(Records contained in a dataset)
───

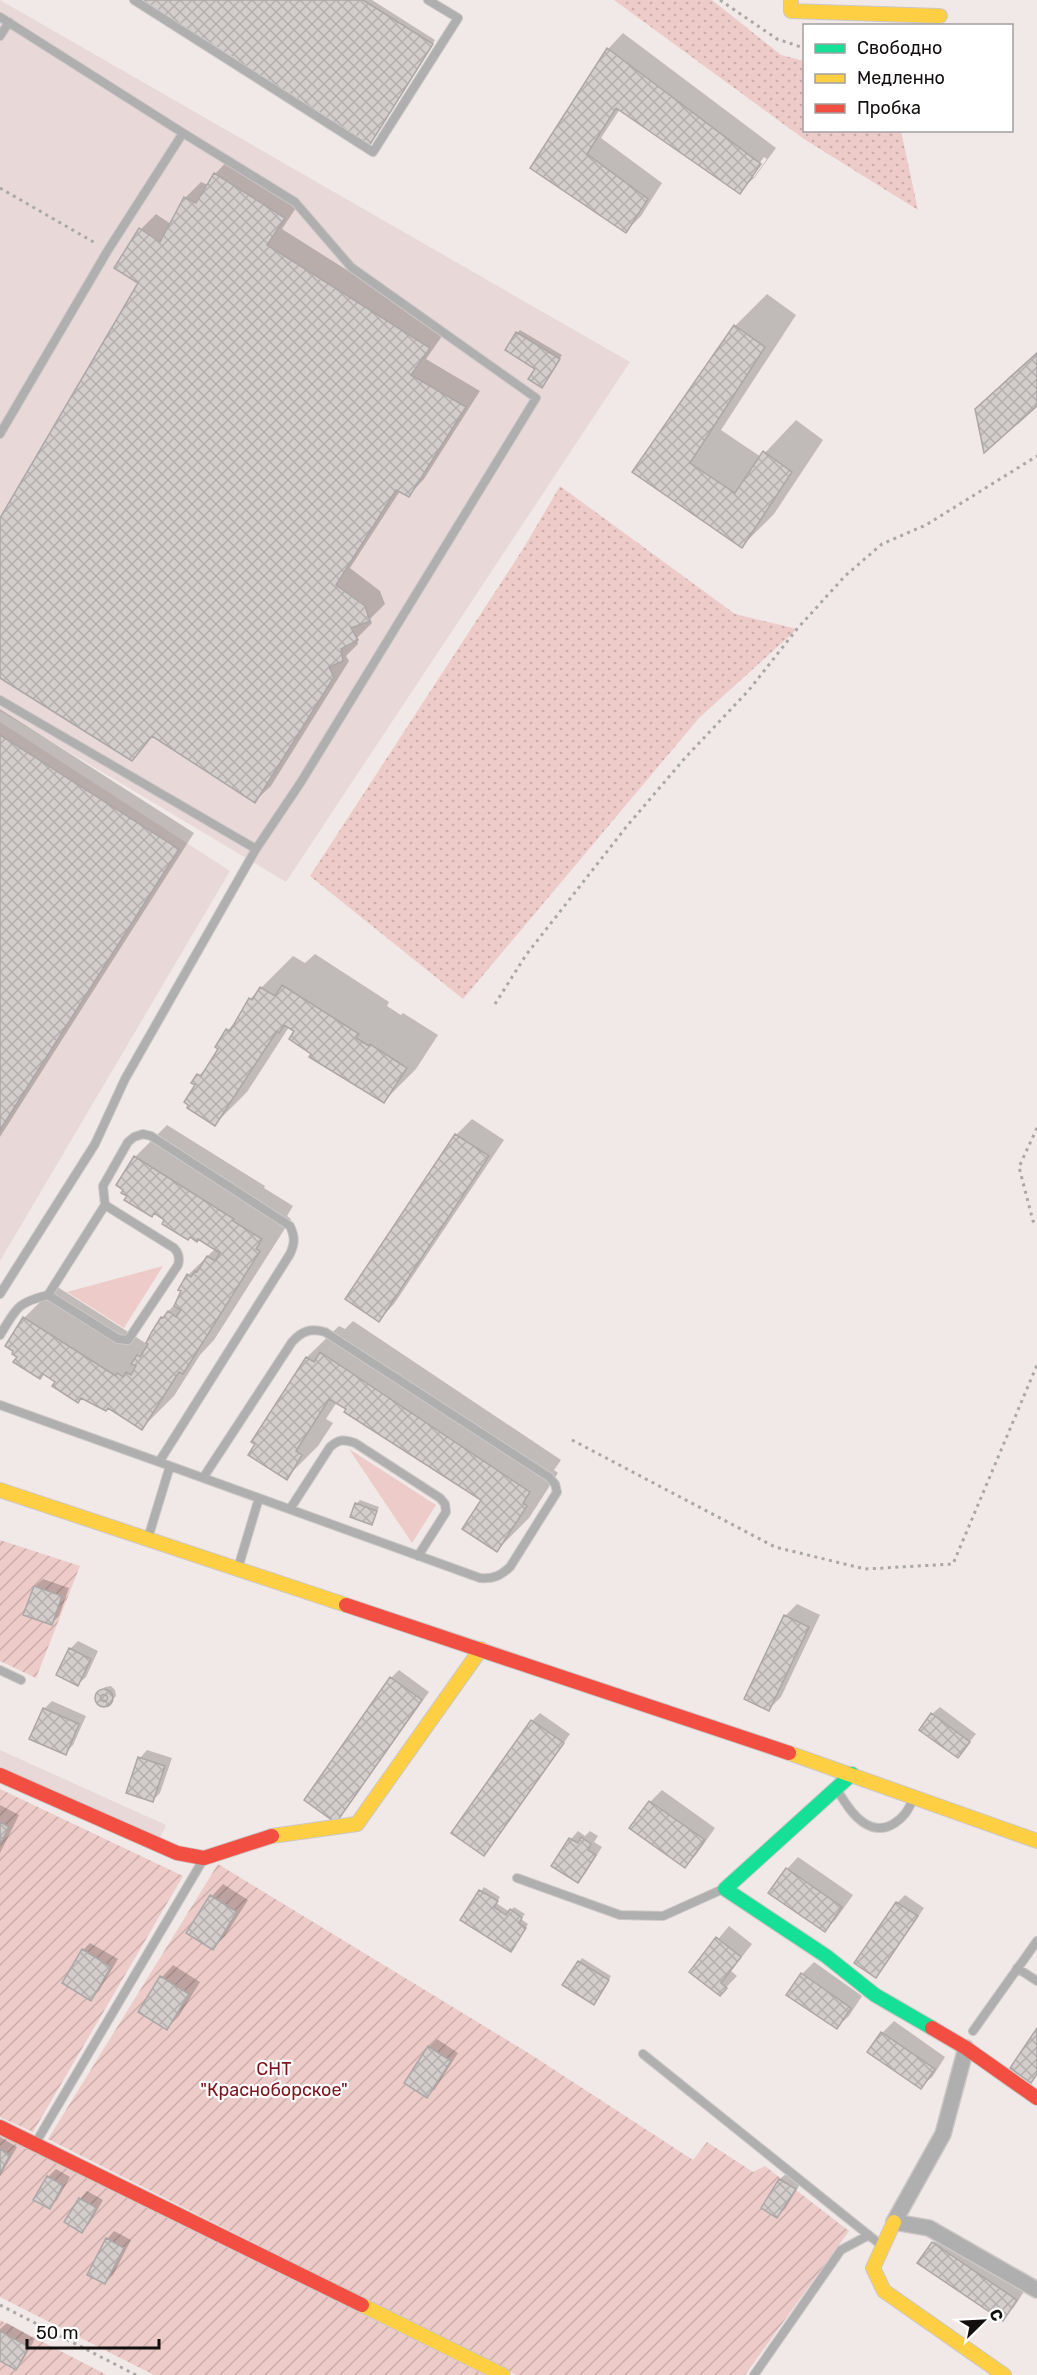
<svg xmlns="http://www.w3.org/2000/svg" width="1037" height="2375" font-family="Rubik,sans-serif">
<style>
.built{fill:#e8d9d8}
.grass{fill:url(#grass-dots)}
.park{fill:#edcbc8}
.garden{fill:url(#garden-furrows)}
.shadow{fill:#0003;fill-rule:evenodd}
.building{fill:url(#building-cross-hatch);stroke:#aca7a7;stroke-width:1.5}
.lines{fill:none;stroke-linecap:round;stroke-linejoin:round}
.lane-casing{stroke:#ccc7c6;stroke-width:10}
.street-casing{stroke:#ccc7c6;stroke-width:18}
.fast-casing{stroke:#ccc7c6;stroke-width:16}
.slow-casing{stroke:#ccc7c6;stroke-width:16}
.jam-casing{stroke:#ccc7c6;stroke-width:16}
.path{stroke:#a9a7a7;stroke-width:3;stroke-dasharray:3 4.5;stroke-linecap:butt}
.lane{stroke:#afafaf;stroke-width:8}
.street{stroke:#afafaf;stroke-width:15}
.fast{stroke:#16e098;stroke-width:14}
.slow{stroke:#ffcf43;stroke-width:14}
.jam{stroke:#f24e42;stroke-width:14}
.labels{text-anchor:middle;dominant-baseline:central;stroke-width:4.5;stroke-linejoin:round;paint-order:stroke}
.park-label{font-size:18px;fill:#7d151d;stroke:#fff}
</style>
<defs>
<pattern id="grass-dots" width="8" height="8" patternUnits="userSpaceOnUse" patternTransform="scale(1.5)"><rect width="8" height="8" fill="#edcbc8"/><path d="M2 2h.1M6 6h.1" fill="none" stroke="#caadab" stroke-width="1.8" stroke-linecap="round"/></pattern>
<pattern id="garden-furrows" width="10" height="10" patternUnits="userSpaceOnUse" patternTransform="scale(1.5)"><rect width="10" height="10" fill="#edcbc8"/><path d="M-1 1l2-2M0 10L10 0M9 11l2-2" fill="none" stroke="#caadab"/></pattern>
<pattern id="building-cross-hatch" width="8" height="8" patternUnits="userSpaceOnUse" patternTransform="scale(1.5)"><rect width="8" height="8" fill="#d3cdcc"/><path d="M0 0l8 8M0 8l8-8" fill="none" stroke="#b4afae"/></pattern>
</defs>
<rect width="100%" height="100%" fill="#f0e9e8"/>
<path class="built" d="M0 0 630 362 286 882 0 711Z
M0 722 230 871 0 1261Z
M0 1750 166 1825 159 1840 0 1768Z"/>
<path class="grass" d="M614 0H712L781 55 804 61V130L901 131 918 210 804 139Z
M560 486 735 614 797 629 699 718 463 999 310 876 523 549Z"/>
<path class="park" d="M163 1266 124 1328 67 1292Z
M349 1449 436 1505 412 1543Z"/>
<path class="garden" d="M0 1540 80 1566 36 1678 0 1661Z
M0 1789 183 1876 33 2132 0 2117Z
M218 1864 530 2054 693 2160 707 2142 753 2172 765 2166 849 2231 745 2375H516L48 2139Z
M0 2135 486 2375H154L0 2297Z
M0 2320 107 2375H0Z"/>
<path class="shadow" d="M142 0H372L435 40 372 141Z
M623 33 776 148 755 177 739 192 620 109 601 138 662 183 641 216 625 232 532 167 608 49ZM764 157 767 159 754 177H750Z
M230 158 300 202 282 229 445 332 426 359 480 391 424 479 409 495 400 491 350 568 380 591 385 604 370 619 372 623 357 638 358 644 346 656 349 661 271 786 255 801 154 735 131 759 0 676V521L140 283 141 229 156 214 171 224 185 198 201 182 208 185 215 174Z
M767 294 796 315 721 430 761 457 796 420 823 440 774 514 742 546 634 472 735 326Z
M520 330 562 355 545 382 517 333Z
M1037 352V404L976 409 1009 377Z
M0 709 194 833 0 1137Z
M315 954 389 1002 387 1006 401 1015 403 1013 438 1035 416 1069 384 1101 314 1053 296 1031 289 1027 247 1092 215 1124 197 1085 193 1083 212 1061 220 1048 217 1046 228 1030 238 1019 250 999 293 956 305 963Z
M472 1119 504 1140 394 1304 379 1320 347 1298 456 1135Z
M167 1125 265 1186 264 1188 293 1206 287 1216 291 1219 214 1340 200 1355 174 1396 142 1428 19 1357 24 1318 56 1286 147 1344 162 1318 177 1302 188 1275 216 1248 129 1196 125 1189 118 1185 135 1157Z
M353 1321 561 1460 554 1470 558 1473 529 1518 497 1550 483 1500 337 1402 326 1419 333 1423 318 1446 286 1478 253 1442 307 1357 339 1326 345 1329Z
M360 1500 379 1507 372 1523 356 1504Z
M43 1579 69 1588 59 1616 51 1624 25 1614 35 1586Z
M797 1604 820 1615 781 1697 769 1709 785 1616Z
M78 1641 98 1651 86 1677 78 1684 70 1649Z
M399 1670 429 1692 343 1813 336 1821 391 1678Z
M111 1686 115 1690 116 1696 108 1704H102L98 1701V1695L105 1687Z
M52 1701 86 1716 73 1745 65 1753 44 1709Z
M940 1707 976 1734 958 1756 932 1714Z
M540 1713 570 1734 491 1847 484 1854 453 1833 532 1721Z
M147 1750 172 1758 160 1793 153 1800 140 1758Z
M662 1790 715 1828 696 1855 685 1866 631 1828 650 1802Z
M0 1805 19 1815 0 1853Z
M578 1831 585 1836 590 1831 598 1836 594 1842 602 1847 585 1874 577 1881 571 1839Z
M798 1857 853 1895 836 1919 825 1930 787 1869Z
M223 1884 248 1900 225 1936 213 1948 188 1932 212 1896Z
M484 1887 500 1897 496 1903 510 1912 514 1907 525 1914 521 1919 528 1924 514 1947 462 1919Z
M905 1895 924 1908 883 1968 876 1976 857 1962 897 1903Z
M729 1926 752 1944 731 1971 737 1976 720 1994 691 1972Z
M90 1943 118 1959 99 1991 91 1999 83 1950Z
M582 1958 611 1976 597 1999 564 1985Z
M814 1962 862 1996 849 2016 837 2027 802 1974Z
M173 1965 200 1982 179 2016 167 2028 140 2012 162 1977Z
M894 2021 945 2057 933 2076 921 2087 882 2033Z
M437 2039 458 2053 435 2089 427 2096 429 2047Z
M0 2137 17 2147 0 2176Z
M56 2169 70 2177 57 2200 50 2207 48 2177Z
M788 2172 802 2181 785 2209 777 2216 763 2207 780 2179Z
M87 2191 103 2200 89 2224 82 2231 80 2199Z
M114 2231 131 2240 113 2275 105 2283 107 2239Z
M944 2231 1027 2287 1014 2307 1002 2319 933 2243Z
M7 2323 35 2339 23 2360 16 2368 0 2359V2329Z"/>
<path class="building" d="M139 0H363L433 44 369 146Z
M607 48 761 164 740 194 616 108 587 154 648 199 626 233 530 168Z
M214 173 285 218 267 245 430 348 411 375 466 407 409 497 396 490 336 585 365 606 370 621 351 628 358 640 341 649 343 661 329 667 334 677 255 803 152 736 132 761 0 678V518L138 283 114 268 139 228 160 242 184 197 196 203Z
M734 325 765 347 690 463 735 493 763 451 792 472 742 548 632 472Z
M516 332 560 359 542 388 528 379 535 369 505 350Z
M1037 353V406L984 453 975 409Z
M0 735 179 849 0 1130Z
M282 985 359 1034 356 1038 369 1046 370 1044 407 1068 384 1103 309 1057 311 1054 289 1039 294 1031 284 1025 279 1033 277 1031 215 1126 187 1108 188 1105 184 1102 195 1085 191 1083 197 1074 201 1076 218 1049 215 1047 226 1029 230 1031 249 998 252 1000 260 987 275 996Z
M455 1134 489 1156 379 1322 345 1299Z
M134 1156 234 1219 233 1221 262 1239 256 1249 260 1251 183 1374 179 1372 142 1430 108 1408 106 1411 81 1398 78 1403 52 1386 55 1382 43 1374 40 1379 13 1362 17 1357 12 1354 13 1351 5 1346 23 1317 116 1376 117 1373 123 1377 126 1372 131 1375 136 1366 131 1364 137 1355 140 1357 148 1344 146 1343 151 1333 161 1317 163 1318 168 1311 176 1317 181 1310 174 1306 181 1291 178 1290 187 1274 191 1277 195 1271 197 1272 207 1256 215 1261 220 1253 198 1239 197 1242 190 1237 188 1240 162 1224 164 1220 154 1213 152 1217 124 1200 127 1196 121 1193 123 1190 116 1185Z
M320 1352 530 1492 523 1503 527 1506 497 1552 462 1529 481 1500 344 1412 346 1409 329 1399 296 1451 302 1455 287 1480 248 1455 255 1444 251 1442 306 1357 314 1362Z
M355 1503 377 1511 372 1525 350 1517Z
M34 1586 62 1596 52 1625 23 1615Z
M784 1615 809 1627 769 1711 744 1699Z
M69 1648 91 1659 78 1686 56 1675Z
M390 1677 422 1700 336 1823 304 1800Z
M95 1698a9 9 0 1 1 18 0a9 9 0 1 1-18 0Z
M100.5 1698a3.5 3.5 0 1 1 7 0a3.5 3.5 0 1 1-7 0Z
M43 1708 79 1724 66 1755 29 1739Z
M931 1713 970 1742 958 1758 919 1730Z
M531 1720 564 1743 484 1856 451 1833Z
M138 1757 165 1766 153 1802 126 1793Z
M649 1801 705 1840 685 1868 629 1828Z
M0 1822 9 1827 0 1844Z
M581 1837 591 1844 588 1850 596 1855 578 1883 551 1866 569 1838 578 1843Z
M786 1868 842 1907 825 1932 768 1893Z
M479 1890 498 1901 494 1907 506 1915 510 1909 522 1918 519 1923 526 1928 511 1952 460 1920Z
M210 1895 237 1912 213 1950 186 1933Z
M896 1902 918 1916 876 1978 854 1963Z
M716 1937 741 1957 721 1983 727 1988 720 1996 689 1972Z
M82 1949 111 1967 91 2001 62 1983Z
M578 1961 609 1980 594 2005 562 1985Z
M801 1973 851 2008 837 2029 786 1995Z
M160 1976 189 1994 167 2030 138 2012Z
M1037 2028V2074L1031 2083 1010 2068Z
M881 2032 935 2069 921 2089 867 2052Z
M428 2046 451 2061 427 2098 404 2083Z
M0 2149 10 2155 0 2173Z
M47 2176 63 2185 50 2209 33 2200Z
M779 2179 796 2189 777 2218 761 2208Z
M79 2198 97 2208 82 2233 64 2222Z
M106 2238 124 2248 105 2284 87 2275Z
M932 2242 1017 2300 1003 2321 917 2263Z
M0 2331 29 2347 16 2370 0 2361Z"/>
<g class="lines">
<g class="lane-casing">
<path id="lane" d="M134 0 373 152 458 18 428 0
M0 17 183 133 108 250 0 434
M0 36 9 22
M0 700 256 849 301 782 536 398 351 267 295 202 183 133
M0 1294 95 1144 125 1079 256 849
M48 1295 118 1339 128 1340 178 1265C180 1258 179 1253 174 1248L105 1205
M0 1335C17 1308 16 1303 48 1295L105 1205 103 1186 128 1142 134 1137 143 1134 151 1136 290 1226C295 1237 295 1243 290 1254L159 1462 170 1466 148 1538
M0 1405 159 1462
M170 1466 480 1578C494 1579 500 1576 510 1567L557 1492 555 1484 549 1477 325 1332C310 1328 302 1331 292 1342L203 1478
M290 1509 330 1447C339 1439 344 1439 355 1443L440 1498 445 1504 446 1512 418 1556
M238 1568 259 1498
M0 1670 21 1680
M837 1790C845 1802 852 1815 864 1823 886 1837 907 1818 913 1798
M517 1878 620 1915 663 1916 723 1889
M1017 1968 1037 1981
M973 2031 1037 1941
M643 2054 881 2245
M35 2144 203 1860
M754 2375 841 2250 869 2235"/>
</g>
<g class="street-casing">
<path id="street" d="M966 2048 943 2134 894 2222 929 2228 1037 2290"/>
</g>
<g class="fast-casing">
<path id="fast" d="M852 1774 725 1889 826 1956 875 1995 932 2028"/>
</g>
<g class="slow-casing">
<path id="slow" d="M791 0V11L940 16
M0 1490 346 1605
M789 1753 1037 1841
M272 1836 357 1824 481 1649
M894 2222 873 2268 884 2291 1004 2375
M362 2305 503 2375"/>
</g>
<g class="jam-casing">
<path id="jam" d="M346 1605 789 1753
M0 1775 177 1853 204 1858 272 1836
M932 2028 966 2048 1037 2098
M0 2127 362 2305"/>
</g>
<path class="path" d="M720 0 777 39 804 48
M0 188 97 244
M495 1004 526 955 627 826 685 758 749 690 797 629 845 576 882 544 926 525 1037 456
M1037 1128 1019 1167 1033 1221 1037 1225
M572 1440 775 1547 865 1569 953 1564 1037 1365
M0 2305 136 2375"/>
<use href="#lane" class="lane"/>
<use href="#street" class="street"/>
<use href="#fast" class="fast"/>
<use href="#slow" class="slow"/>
<use href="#jam" class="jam"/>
</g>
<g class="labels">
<g class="park-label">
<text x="274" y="2069">СНТ<tspan x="274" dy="21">"Красноборское"</tspan></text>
</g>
</g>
<rect x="803" y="24" width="210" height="108" fill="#ffffff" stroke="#a19f9f" stroke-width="1.5"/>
<rect x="815" y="44" width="30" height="9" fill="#16e098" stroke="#a19f9f" stroke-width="1.5"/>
<text x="857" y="54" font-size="18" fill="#140f0f">Свободно</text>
<rect x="815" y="74" width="30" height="9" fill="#ffcf43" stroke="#a19f9f" stroke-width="1.5"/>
<text x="857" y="84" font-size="18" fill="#140f0f">Медленно</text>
<rect x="815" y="104" width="30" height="9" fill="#f24e42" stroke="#a19f9f" stroke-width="1.5"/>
<text x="857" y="114" font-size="18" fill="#140f0f">Пробка</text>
<g transform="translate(983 2321) rotate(66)" stroke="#ffffff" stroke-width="4.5" paint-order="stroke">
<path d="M0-4.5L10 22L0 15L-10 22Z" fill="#140f0f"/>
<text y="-9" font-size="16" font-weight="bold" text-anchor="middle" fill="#140f0f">С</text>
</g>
<path d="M27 2339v9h132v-9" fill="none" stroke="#140f0f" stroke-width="3"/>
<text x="36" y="2339" font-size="18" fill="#140f0f" stroke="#ffffff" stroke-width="4.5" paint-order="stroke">50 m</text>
</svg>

───

Return, from the data, each line that has the word "labels" in it.

● Your solution:
.labels{text-anchor:middle;dominant-baseline:central;stroke-width:4.5;stroke-linejoin:round;paint-order:stroke}
<g class="labels">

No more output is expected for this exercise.